Missa brevis

(Lat.: ‘short mass’).

(1) In the 15th and 16th centuries this term denotes a complete setting of the Ordinary of the Mass in which all movements are short. The term was in use by about 1490 in Italy, as is shown by four masses by Gaffurius so designated in the Milanese manuscript I-Mcap 2268. These settings are typified by brevity, absence or near absence of mensural contrast and, in the Gloria and Credo, considerable omission of text and syllabic setting with many repeated notes. Following Ambrosian practice, all lack settings of the Agnus Dei and most also lack the Kyrie and Benedictus. These masses were clearly part of an older tradition, which may have been concentrated in Milan or have been more widespread: a setting of the Gloria, Credo and Sanctus minus Benedictus embedded in a composite cycle copied in I-TRmp 91 apparently in the mid-1470s shows exactly the same stylistic traits (see A. Peck Leverett: ‘An Early Missa brevis in Trent Codex 91’, Music in the German Renaissance: Sources, Styles and Contexts, ed. J. Kmetz, Cambridge, 1994, 152–73). Similar characteristics also typify such masses as Josquin's ‘D'ung aultre amer’ and Martini's ‘In Feuers Hitz’, although the term seems to have been reserved in contemporary parlance for cycles free of borrowed scaffolding. The term was used more widely after 1560, for example by Palestrina, at a time when a demand for shorter mass settings prompted greater recognition of the missa brevis as a distinct type of mass. A number of works that actually fit the category were not designated in this way, however, since the term was reserved for short masses that had no antecedent from which they could be named: thus Josquin’s Missa ‘D’ung aultre amer’, based on a chanson by Ockeghem, is in its proportions a missa brevis.

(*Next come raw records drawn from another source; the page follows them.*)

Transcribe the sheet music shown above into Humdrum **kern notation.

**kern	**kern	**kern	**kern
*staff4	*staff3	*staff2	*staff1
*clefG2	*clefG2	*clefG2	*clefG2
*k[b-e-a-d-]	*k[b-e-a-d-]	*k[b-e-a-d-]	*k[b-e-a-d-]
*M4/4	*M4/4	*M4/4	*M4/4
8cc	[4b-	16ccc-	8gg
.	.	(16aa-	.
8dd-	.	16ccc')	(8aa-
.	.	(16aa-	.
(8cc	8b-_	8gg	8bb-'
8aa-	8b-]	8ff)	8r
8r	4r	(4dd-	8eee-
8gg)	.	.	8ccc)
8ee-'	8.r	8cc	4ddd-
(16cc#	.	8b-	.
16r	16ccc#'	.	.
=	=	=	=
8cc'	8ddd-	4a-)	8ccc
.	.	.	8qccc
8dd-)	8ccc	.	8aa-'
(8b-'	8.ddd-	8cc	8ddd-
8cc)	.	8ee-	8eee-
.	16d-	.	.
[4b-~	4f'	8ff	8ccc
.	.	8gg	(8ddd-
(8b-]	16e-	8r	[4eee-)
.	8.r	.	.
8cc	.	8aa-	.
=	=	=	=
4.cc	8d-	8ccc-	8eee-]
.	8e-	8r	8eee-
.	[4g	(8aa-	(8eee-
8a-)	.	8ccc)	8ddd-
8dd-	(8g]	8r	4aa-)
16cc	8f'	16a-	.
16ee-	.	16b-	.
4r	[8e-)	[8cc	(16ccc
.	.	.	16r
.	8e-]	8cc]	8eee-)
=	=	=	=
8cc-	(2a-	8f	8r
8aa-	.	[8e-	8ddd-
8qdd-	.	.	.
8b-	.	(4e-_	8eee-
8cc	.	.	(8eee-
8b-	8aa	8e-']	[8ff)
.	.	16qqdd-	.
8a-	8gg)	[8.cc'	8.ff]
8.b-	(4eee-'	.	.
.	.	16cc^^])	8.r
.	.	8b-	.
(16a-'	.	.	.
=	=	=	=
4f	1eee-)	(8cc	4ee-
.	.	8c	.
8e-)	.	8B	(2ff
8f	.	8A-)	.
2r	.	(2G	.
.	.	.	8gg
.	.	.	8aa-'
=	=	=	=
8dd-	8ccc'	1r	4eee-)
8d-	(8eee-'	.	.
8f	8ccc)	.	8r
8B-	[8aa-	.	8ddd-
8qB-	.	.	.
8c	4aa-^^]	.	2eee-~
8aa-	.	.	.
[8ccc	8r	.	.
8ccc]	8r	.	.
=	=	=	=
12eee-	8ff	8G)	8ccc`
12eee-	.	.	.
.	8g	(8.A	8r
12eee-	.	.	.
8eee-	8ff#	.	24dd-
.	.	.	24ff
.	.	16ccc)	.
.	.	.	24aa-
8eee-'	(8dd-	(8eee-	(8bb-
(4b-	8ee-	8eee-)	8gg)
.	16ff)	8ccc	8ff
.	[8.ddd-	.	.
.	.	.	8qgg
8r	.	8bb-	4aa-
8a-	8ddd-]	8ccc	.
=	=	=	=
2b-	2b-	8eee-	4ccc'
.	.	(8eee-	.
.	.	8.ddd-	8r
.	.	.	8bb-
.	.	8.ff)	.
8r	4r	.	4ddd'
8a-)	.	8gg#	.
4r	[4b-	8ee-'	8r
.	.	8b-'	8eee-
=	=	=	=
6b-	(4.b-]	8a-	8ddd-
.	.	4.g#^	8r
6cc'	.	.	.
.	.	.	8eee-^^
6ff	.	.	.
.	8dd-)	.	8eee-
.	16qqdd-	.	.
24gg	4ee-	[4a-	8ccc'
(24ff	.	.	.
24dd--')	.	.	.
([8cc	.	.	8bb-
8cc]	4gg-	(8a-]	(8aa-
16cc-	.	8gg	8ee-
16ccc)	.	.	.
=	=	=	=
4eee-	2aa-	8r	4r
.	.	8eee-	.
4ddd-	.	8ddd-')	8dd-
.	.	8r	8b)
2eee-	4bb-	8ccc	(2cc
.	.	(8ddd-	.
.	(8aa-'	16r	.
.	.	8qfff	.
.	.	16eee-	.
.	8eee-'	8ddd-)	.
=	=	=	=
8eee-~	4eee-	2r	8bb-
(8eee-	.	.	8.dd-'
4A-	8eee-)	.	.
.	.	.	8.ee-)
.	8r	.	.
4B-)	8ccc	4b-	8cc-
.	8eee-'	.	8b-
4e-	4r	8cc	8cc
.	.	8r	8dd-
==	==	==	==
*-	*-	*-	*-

(2) In the 17th and 18th centuries the term came to mean principally a setting of the Kyrie and Gloria only, usually intended for use in the Lutheran service (missa alone sometimes signified the same). Less commonly missa brevis refers to a four- or five-movement setting of the Ordinary that was highly abbreviated. Abbreviation was sometimes achieved by the exclusion of portions of the text or by the simultaneous presentation of successive clauses. In the 20th century the term was used for masses of modest proportions, very often with accompaniment for organ only (Kodály, Britten).